Where is the “network” in AIOps? No where in most AIOps discussions. Case in point this page summarizing AIOps descriptions. What quickly becomes apparent is the term emerged from a set of problems in compute/applications software architectures: micro services, cloud compute, etc. These shifts “broke” traditional IT operations, requiring a new approach.

The figure below depicts two columns, common AIOps capabilities and areas that differentiate AIOps implementations. A great deal of industry discussion focuses on the first column, the new technology approaches. While there can be great differentiation in the first column, what defines the class a product/service is in, comes equally from the second column: what is being modeled, who is the consumer, what kinds of anomalies are being detected, domain-specific algorithms, specific data types, and more.

The Network in AIOps is defined more by the second column than the first column - the actual pain points being addressed.

Figure 1. Two ways to think about AIOps, the technology and the implementation focus.

If you compare ITOps AIOps solutions, to Augtera’s Network AIOps solutions, through the lens of the first column, it may seem like there are a number of similarities, especially without an in-depth technology discussion. If you compare the average ITOps AIOps solution to Network AIOps through the lens of the second column, significant differences appear immediately.

It may be practical to label product categories by a central technological approach, for example AI/ML, however, operations teams do not buy technology, they buy answers to their pain points. As a result, an Application & Compute AIOps product/service is very different than a Network AIOps product/service.

Up until recently, there has been no “network” in AIOps. In designing, developing, and deploying the first AI purpose built for networking, Augtera Networks has changed that.

Where is the “network” in AIOps? To provide just a few examples, ask the following questions:

  • Which AIOps solutions model all layers of the network from the physical layer to the TCP layer and above? 

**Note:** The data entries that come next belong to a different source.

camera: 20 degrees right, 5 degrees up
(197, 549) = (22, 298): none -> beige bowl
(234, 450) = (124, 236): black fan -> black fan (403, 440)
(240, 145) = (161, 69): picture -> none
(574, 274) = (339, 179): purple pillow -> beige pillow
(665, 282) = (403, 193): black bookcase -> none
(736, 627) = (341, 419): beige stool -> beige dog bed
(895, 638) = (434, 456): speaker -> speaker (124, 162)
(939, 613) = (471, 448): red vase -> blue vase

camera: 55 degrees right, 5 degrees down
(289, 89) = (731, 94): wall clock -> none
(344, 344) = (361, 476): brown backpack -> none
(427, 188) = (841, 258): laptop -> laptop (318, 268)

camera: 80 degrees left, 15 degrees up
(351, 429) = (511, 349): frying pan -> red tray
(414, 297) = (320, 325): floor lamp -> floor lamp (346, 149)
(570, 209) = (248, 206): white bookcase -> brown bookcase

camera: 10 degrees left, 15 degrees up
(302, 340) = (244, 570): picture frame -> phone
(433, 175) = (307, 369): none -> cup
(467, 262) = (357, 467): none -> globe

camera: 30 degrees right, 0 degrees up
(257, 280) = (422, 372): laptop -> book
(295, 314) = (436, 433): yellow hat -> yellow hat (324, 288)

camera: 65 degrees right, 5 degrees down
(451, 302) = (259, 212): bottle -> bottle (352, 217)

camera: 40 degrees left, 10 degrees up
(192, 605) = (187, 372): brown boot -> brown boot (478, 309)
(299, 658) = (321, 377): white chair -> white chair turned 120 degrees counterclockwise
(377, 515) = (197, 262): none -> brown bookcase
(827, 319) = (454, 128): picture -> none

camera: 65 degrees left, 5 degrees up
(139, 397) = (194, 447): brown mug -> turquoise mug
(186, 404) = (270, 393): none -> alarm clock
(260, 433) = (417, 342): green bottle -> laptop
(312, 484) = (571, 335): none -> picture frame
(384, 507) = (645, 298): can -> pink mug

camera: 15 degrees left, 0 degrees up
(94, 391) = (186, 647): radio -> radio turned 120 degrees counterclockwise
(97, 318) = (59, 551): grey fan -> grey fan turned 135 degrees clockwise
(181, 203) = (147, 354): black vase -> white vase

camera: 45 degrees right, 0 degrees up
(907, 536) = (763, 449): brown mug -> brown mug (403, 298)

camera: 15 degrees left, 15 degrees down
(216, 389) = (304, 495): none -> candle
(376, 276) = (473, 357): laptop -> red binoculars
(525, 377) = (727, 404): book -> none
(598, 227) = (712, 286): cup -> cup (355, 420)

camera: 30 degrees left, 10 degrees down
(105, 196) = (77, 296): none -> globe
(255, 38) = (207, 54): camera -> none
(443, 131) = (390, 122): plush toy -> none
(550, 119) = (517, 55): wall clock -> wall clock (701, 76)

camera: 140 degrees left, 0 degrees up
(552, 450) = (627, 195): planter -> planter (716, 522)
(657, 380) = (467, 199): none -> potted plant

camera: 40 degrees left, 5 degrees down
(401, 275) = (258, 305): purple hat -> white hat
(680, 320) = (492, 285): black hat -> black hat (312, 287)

  • Which AIOps solutions detect optical signal degradation in time to replace the optics or automatically move traffic somewhere else before a failure occurs? 

  • Which AIOps solutions understand BGP state machines and how that impacts anomaly detection and incident mitigation? 

  • Which AIOps solutions assess the impact of data center fabric congestion on application experience? 

Many similar use-case centric questions could be asked. The point is clear. Networking is different, and it requires a purpose-built approach.